Bildrechte: Arno Declair

Szene aus Taboris "Mein Kampf" am Münchner Volkstheater

Artikel mit Bild-InhaltenBildbeitrag

Taboris "Mein Kampf" am Münchner Volkstheater

Wien 1910: Im Keller eines Obdachlosenheims begegnet der Jude Schlomo Herzl dem Möchtegernkünstler Adolf Hitler. Christian Stückl hat das Stück von Tabori schön und stimmig inszeniert - verdienter langanhaltender Beifall. Von Kirsten Martins

Ein karges Bühnenbild: ein holzverschaltes fensterloses Kellerzimmer, eine lange Treppe, ein Bettgestell, und im Zentrum ein großer Ofen, dessen Form deutlich auf Konzentrationslager verweist. Vor diesem Ofen spielt das ganze Geschehen. Konzentriert auf die Personen und ihre Beziehungen inszenierte Christian Stückl, eine Ungeheuerlichkeit, einen grotesken bösen Witz, fast schon eine Liebesgeschichte zwischen Opfer und Täter.

Nächstenliebe zu Hitler

Im Keller eines Obdachlosenheims begegnet der Jude Schlomo Herzl - schwarzer Anzug, dunkele Schläfenlocken - dem Möchtegernkünstler Adolf Hitler –Lederhose, Janker, Lockenkopf. Der am Talmud geschulte Schlomo macht sich anfangs lustig über diesen ungelenken Hypochonder, der an Verstopfung leidet und zwischen Größenwahn und Selbstmitleid schwankt. Erklärt dem monologisierenden Antisemiten sogar , dass er jüdische Verwandte habe. Die beiden werden zu einem seltsamen Paar, streiten, prügeln und beschimpfen sie sich. Schlomo hofft seinen verlorenen Glauben wiederzufinden, wenn er sich in Nächstenliebe übt. Und so hilft er Hitler in die Lederhose, rasiert ihm sogar den langen Schnauzer zum bekannten Oberlippenbart, und klebt ihm die Stirnlocke mit Wasser an die bleiche Stirn - kreiert so das Antlitz des Bösen. Hitler ist ein Psychopath, der auf Macht, Mord und Weltherrschaft sinnt, doch Schlomo Herzl mag ihn, liebt ihn sogar.

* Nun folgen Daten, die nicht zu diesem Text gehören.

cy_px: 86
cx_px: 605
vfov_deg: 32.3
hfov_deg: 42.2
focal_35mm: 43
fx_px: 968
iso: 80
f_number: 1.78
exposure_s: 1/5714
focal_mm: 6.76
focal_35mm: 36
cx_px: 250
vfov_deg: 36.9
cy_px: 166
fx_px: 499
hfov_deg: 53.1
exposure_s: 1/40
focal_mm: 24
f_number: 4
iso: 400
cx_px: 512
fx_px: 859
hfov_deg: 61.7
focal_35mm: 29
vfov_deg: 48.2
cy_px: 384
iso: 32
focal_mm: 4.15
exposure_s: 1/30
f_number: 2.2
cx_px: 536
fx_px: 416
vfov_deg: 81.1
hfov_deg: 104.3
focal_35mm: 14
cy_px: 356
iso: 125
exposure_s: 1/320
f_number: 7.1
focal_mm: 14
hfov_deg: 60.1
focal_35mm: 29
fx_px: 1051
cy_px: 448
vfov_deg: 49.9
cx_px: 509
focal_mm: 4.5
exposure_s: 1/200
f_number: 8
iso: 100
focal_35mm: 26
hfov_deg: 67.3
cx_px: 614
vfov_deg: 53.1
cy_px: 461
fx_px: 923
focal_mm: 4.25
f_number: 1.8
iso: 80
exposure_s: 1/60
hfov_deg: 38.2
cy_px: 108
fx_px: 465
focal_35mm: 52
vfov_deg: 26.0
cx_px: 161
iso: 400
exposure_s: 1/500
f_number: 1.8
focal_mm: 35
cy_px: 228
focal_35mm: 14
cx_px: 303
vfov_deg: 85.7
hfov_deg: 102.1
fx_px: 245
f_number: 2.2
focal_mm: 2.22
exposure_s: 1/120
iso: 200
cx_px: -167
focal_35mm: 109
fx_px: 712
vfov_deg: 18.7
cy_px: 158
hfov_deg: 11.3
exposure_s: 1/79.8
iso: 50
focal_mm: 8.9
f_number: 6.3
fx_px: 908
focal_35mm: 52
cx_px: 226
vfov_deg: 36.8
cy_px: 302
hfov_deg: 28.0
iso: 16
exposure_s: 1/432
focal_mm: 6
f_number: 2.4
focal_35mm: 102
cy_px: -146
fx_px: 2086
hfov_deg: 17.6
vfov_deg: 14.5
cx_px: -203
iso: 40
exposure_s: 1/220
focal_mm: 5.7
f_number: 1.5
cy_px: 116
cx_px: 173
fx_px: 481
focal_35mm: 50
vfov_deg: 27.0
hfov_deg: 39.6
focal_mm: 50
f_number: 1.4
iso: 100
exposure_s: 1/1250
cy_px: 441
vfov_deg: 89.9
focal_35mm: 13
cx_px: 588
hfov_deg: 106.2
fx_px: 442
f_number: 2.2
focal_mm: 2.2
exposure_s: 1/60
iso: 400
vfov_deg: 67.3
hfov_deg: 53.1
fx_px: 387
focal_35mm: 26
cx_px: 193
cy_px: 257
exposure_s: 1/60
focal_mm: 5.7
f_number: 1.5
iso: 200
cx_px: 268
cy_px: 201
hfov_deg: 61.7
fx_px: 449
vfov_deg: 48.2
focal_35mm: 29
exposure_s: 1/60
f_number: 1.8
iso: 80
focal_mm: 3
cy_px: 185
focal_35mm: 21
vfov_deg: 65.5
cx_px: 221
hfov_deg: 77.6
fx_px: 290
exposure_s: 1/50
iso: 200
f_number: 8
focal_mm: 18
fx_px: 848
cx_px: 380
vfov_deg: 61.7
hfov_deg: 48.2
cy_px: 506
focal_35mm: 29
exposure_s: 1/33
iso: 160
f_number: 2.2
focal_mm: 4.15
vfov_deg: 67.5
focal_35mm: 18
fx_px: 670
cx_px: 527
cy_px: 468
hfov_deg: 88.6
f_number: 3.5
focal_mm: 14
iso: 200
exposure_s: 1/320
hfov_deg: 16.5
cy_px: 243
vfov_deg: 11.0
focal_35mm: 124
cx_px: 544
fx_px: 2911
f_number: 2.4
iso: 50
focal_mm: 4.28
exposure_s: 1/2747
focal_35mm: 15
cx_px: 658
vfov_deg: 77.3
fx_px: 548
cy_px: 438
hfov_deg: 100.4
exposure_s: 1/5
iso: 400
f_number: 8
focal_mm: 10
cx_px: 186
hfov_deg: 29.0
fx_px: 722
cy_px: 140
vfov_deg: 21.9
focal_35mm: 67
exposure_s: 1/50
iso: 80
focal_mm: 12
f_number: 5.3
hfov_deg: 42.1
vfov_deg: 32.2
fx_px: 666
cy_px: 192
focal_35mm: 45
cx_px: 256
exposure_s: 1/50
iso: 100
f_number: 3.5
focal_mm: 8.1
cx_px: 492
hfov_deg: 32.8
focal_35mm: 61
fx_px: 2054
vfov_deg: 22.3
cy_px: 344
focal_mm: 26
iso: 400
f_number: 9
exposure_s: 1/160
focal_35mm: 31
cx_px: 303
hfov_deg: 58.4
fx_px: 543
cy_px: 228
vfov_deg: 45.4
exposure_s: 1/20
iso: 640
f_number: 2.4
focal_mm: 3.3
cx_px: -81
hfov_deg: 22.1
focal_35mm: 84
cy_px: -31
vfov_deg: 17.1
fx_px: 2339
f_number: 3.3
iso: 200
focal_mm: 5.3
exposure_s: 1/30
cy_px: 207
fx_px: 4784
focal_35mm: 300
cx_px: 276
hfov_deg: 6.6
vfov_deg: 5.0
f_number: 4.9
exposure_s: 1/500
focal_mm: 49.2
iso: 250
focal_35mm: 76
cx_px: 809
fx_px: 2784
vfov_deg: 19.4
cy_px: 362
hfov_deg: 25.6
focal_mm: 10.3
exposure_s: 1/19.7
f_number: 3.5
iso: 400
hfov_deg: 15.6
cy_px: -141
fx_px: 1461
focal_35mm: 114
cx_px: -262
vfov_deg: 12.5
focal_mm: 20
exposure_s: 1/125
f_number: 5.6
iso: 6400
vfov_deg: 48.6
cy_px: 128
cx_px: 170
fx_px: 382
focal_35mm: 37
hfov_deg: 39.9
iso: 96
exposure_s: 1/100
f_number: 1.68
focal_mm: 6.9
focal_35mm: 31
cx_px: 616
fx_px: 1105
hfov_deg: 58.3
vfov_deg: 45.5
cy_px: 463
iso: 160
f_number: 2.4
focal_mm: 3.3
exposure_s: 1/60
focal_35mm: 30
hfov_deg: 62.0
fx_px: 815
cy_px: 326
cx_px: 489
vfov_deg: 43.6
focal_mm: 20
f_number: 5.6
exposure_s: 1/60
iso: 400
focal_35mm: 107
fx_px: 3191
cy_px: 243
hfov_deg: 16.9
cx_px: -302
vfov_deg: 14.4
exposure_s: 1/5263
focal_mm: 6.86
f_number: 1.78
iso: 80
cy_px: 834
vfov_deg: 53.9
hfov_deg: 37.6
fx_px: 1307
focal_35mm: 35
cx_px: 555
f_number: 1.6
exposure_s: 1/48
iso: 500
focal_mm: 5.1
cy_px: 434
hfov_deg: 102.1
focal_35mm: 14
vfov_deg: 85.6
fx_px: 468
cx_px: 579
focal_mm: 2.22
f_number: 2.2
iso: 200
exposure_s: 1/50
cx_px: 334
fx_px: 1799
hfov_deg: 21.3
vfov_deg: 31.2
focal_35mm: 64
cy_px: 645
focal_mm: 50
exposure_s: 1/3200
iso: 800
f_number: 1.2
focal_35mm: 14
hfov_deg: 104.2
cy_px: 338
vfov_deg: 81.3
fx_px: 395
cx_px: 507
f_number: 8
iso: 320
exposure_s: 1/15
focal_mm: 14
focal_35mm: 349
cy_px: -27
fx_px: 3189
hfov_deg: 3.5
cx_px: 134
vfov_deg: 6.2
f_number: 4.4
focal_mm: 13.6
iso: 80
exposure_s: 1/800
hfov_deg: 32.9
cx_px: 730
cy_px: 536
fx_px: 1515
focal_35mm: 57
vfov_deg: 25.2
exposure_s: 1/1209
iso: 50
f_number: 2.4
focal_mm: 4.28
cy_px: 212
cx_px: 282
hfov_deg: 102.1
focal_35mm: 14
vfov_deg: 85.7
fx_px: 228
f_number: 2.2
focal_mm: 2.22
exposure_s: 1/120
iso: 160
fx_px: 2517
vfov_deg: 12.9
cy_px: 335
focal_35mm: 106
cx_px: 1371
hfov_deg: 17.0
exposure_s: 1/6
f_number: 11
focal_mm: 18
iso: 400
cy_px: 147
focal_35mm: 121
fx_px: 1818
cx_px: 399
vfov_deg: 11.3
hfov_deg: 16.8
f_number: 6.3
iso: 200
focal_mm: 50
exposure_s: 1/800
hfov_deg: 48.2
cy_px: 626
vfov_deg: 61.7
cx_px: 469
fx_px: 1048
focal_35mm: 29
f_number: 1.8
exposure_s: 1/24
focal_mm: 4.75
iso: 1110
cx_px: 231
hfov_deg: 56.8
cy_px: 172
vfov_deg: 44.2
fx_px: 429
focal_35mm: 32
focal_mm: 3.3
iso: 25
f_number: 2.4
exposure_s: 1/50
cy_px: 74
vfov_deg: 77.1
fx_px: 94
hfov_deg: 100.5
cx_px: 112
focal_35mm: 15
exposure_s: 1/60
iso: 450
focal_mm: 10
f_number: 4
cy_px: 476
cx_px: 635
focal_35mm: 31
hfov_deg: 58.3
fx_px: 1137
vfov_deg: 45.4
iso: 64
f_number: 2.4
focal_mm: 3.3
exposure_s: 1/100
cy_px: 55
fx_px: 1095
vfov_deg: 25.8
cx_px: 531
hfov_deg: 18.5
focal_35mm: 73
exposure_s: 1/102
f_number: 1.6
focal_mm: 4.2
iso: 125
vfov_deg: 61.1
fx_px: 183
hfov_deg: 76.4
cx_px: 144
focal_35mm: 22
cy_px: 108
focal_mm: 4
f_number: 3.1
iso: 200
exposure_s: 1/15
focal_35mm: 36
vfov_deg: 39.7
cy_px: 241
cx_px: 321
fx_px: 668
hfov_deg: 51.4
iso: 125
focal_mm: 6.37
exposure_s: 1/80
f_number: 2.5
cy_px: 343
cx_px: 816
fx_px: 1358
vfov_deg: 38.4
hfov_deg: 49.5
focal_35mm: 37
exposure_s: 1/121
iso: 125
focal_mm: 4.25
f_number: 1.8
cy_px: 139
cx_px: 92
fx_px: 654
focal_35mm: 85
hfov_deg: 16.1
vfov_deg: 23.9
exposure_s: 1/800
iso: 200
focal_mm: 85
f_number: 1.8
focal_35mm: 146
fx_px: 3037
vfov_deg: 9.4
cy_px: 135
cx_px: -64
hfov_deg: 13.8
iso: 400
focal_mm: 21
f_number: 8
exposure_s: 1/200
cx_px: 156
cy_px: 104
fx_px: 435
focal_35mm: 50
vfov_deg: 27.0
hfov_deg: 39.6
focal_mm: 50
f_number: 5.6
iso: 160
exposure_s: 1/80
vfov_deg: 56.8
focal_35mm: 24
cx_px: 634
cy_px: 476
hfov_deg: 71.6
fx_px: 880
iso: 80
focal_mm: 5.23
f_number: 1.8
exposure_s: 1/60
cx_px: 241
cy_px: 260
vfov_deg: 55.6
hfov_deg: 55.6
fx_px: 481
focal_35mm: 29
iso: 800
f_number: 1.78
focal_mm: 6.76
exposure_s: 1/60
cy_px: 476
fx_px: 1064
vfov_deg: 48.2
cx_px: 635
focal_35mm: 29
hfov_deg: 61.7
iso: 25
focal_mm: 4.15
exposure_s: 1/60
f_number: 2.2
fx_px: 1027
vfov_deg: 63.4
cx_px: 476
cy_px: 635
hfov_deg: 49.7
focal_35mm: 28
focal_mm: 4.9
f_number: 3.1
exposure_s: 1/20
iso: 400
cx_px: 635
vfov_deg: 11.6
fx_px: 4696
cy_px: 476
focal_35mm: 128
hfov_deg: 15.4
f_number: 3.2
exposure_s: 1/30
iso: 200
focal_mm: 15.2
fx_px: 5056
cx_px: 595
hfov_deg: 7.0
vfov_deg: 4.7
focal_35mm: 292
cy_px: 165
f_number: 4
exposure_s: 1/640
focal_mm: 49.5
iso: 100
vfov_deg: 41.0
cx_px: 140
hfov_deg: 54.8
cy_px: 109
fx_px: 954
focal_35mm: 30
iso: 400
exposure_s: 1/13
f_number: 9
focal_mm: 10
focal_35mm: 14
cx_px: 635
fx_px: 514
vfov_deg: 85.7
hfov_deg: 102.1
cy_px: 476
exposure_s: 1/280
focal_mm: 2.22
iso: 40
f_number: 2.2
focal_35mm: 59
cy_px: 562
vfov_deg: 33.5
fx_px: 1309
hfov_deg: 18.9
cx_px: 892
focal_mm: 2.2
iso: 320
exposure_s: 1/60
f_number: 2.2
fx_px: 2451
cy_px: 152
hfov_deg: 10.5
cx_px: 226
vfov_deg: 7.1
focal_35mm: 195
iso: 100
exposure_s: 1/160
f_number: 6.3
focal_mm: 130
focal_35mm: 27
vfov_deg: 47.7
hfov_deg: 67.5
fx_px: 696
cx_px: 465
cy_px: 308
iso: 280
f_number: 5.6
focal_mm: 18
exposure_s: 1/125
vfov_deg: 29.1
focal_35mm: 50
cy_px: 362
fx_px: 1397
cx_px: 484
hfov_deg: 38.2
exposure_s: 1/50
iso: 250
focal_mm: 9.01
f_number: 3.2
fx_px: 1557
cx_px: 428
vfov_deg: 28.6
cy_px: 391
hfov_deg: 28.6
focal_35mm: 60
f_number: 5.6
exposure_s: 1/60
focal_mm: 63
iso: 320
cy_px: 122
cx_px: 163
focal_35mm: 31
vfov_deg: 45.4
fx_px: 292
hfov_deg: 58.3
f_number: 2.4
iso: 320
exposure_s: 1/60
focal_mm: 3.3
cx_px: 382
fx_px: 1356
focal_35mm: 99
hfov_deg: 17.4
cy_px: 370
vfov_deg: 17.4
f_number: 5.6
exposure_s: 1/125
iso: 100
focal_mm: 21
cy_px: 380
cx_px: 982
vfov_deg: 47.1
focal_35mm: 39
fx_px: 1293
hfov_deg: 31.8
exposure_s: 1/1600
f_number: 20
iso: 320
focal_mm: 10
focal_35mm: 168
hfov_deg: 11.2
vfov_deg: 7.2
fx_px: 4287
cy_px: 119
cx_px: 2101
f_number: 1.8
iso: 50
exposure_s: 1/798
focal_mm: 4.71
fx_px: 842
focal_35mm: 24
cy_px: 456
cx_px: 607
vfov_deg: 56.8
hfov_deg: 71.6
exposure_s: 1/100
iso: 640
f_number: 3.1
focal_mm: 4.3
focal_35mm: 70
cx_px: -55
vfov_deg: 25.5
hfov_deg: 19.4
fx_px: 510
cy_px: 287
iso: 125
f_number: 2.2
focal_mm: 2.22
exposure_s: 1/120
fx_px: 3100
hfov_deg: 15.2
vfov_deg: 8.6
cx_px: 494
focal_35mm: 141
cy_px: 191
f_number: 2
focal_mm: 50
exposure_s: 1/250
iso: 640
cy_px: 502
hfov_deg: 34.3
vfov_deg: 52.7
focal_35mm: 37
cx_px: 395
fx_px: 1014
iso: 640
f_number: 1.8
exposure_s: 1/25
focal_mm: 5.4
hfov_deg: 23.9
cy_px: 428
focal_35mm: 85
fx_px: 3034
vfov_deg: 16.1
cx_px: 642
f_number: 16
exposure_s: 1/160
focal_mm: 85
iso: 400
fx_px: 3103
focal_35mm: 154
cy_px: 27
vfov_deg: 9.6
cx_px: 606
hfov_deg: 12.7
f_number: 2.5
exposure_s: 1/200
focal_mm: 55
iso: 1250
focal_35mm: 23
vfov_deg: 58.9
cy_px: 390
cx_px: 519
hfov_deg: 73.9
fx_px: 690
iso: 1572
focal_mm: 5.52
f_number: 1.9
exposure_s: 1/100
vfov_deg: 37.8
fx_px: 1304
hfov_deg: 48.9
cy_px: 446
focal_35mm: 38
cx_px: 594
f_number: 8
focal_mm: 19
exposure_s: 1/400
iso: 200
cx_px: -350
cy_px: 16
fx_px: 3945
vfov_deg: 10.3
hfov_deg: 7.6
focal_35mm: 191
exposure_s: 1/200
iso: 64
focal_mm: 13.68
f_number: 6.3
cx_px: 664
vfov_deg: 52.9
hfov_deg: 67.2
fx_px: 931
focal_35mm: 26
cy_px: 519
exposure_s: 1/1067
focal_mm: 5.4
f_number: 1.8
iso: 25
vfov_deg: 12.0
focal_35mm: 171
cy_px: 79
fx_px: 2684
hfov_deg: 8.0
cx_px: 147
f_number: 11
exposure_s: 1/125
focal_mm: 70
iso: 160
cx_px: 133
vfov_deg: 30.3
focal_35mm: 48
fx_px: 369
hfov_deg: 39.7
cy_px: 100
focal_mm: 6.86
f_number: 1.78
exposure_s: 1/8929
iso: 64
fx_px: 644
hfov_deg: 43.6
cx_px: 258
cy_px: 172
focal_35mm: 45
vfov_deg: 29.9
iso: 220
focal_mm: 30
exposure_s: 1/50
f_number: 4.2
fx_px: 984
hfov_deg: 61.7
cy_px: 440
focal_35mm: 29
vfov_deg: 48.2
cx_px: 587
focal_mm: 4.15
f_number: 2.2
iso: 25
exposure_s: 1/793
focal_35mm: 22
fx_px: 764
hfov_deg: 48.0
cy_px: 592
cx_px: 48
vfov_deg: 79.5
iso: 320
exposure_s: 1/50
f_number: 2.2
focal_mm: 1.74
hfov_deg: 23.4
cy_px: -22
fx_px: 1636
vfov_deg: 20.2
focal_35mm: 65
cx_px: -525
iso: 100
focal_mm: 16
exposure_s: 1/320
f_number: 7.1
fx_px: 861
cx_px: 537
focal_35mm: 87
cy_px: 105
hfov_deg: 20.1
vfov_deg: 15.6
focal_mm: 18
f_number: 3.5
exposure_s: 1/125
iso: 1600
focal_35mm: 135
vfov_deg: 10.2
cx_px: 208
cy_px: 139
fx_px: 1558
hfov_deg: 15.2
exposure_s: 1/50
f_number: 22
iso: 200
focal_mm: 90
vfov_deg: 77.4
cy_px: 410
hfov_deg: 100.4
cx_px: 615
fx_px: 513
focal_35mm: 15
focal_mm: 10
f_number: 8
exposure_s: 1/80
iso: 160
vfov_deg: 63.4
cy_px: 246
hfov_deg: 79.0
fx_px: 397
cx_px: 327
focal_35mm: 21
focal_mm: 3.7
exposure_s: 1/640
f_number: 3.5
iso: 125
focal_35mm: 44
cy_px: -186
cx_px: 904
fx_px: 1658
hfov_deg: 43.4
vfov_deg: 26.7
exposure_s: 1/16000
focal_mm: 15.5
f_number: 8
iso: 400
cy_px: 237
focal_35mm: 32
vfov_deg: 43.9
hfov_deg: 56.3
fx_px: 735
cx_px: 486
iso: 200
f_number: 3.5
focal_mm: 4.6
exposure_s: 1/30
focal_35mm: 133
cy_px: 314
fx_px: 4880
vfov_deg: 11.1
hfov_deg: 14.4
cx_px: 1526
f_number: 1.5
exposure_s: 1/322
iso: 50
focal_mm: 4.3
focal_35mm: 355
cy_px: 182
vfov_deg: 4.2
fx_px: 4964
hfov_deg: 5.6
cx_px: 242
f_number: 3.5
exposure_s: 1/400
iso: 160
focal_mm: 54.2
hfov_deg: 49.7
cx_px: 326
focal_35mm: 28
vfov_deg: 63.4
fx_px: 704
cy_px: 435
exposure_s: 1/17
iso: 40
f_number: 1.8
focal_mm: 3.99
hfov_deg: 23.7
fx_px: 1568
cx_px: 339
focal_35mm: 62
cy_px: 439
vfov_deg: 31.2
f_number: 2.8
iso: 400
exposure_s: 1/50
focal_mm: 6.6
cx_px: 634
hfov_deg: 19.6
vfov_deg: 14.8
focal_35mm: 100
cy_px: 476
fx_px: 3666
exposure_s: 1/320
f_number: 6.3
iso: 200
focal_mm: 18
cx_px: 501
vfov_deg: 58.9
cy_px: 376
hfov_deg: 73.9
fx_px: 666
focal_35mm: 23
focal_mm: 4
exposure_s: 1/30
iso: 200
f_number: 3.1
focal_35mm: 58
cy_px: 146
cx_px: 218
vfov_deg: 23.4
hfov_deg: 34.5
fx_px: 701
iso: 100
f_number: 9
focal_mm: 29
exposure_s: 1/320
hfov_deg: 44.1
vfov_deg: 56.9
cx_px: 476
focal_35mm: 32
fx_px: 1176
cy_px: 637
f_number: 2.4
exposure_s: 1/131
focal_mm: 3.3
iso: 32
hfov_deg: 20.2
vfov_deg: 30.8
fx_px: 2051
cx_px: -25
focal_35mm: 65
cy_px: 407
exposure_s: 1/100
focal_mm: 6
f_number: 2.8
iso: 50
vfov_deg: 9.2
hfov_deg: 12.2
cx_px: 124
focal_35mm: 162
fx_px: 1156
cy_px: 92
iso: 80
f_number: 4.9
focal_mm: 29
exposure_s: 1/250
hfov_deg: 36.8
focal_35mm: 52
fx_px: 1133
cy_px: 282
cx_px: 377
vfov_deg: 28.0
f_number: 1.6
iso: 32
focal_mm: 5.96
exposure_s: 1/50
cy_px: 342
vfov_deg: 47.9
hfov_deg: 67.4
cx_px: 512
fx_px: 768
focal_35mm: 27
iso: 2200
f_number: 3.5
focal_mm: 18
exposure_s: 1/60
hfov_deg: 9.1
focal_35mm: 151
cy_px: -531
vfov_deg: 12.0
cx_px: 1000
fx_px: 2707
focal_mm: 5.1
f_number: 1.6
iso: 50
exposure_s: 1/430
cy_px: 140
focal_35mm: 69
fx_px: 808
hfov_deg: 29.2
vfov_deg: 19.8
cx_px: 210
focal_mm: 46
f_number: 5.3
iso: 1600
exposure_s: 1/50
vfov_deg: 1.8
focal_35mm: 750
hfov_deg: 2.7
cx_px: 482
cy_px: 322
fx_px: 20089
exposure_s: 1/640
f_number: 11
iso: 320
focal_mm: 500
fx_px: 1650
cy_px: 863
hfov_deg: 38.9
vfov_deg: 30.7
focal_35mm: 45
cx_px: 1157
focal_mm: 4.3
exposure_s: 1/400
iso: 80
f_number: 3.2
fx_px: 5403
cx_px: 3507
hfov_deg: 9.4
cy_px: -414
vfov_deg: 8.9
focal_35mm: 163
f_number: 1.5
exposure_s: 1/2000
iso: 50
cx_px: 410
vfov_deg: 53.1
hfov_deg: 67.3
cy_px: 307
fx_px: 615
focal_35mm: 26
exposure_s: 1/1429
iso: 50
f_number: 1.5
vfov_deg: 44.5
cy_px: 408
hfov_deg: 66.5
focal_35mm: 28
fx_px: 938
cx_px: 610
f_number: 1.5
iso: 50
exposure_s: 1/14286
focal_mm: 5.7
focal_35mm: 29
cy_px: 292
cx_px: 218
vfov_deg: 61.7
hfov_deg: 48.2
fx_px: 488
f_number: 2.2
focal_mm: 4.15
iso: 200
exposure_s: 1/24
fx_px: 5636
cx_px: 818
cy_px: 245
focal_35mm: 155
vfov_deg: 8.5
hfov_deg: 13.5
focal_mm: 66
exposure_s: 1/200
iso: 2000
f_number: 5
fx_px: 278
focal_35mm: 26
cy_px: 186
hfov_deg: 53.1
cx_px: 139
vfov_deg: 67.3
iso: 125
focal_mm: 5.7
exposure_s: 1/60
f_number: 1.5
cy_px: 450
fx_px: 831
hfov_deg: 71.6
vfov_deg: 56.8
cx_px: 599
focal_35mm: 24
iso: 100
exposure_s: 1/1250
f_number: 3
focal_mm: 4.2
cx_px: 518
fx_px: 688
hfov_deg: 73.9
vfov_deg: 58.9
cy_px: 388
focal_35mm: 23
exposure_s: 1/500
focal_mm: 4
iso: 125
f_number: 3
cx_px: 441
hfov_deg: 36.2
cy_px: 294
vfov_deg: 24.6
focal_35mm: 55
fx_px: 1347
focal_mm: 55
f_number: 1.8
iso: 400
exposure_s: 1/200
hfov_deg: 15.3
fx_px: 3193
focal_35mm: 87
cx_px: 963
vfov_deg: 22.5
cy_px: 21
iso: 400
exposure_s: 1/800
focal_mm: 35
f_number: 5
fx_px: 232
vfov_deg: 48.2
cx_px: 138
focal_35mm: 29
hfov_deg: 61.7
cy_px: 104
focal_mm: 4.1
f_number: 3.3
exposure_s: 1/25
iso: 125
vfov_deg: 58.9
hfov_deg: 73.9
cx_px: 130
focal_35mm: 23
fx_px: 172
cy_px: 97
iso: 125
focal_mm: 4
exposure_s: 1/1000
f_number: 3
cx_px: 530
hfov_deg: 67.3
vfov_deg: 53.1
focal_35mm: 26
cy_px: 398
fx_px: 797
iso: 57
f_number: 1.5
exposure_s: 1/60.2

Das Böse: dumm –und doch gefährlich

Christian Stückl untermalt die schnellen Dialoge, die oft sehr körperlichen Interaktionen zwischen Schlomo und Hitler manchmal mit kurzen Musikeinsätzen. Einmal tanzt Schlomo Herzl traumverloren, während er Hitlers Schuhe putzt, dafür erhielt der Darsteller Pascal Figg gestern Abend spontanen Applaus. Dieser Schauspieler zeigt überzeugend die inneren Zweifel und tiefen Auseinandersetzungen des Schlomo Herzl. Jakob Immervoll gibt dem jungen Hitler schon die pathetischen Gesten und das schäumend Wutverspritzende des Originals. Schnell ist diese Inszenierung und temporeich, ohne parodistische Einlagen oder schrille, vordergründige Gags. Manchmal inszeniert Christian Stückl ein wenig zu pädagogisch, ist eher ernst und nachdenklich als auf den leichten tiefen Witz bedacht, nur manchmal betont er das komische, absurde des Geschehens. Stattdessen geht diese Inszenierung nach innen, befragt und bespiegelt die vielschichtige Beziehung zwischen Schlomo und Hitler, zeichnet ein Psychogramm der widersprüchlichen Beziehung zwischen Opfer und Täter - wohltuend nah an dem klugen Text, der voller Verweise, Anspielungen und Zitate steckt. Die Schauspieler begeisterten, brachten mit Verve, Energie und großem Einsatz den Zuschauer zum Lachen, Nachdenken und und Erschrecken. Immer ist ein hintergründiger Schmerz zu spüren, ein Grauen, ein Schrecken. „Mein Kampf“ ist hier kein offen tagespolitisches Stück, die Bezüge zum Heute sind nicht überdeutlich, doch kann sie jeder lesen, wenn über Fremdheit und Fremde gesprochen wird. George Tabori wie auch Christian Stückl erzählen von Menschen, die voller Toleranz sind und nach Gott suchen und von Menschen, die sich über ein Feindbild selbst vergrößern und erhöhen. Das Böse kann lachhaft, blöd und dumm sein, und dennoch gefährlich. Eine schöne, stimmige Inszenierung und eine große Verbeugung vor George Tabori - verdienter langanhaltender Beifall.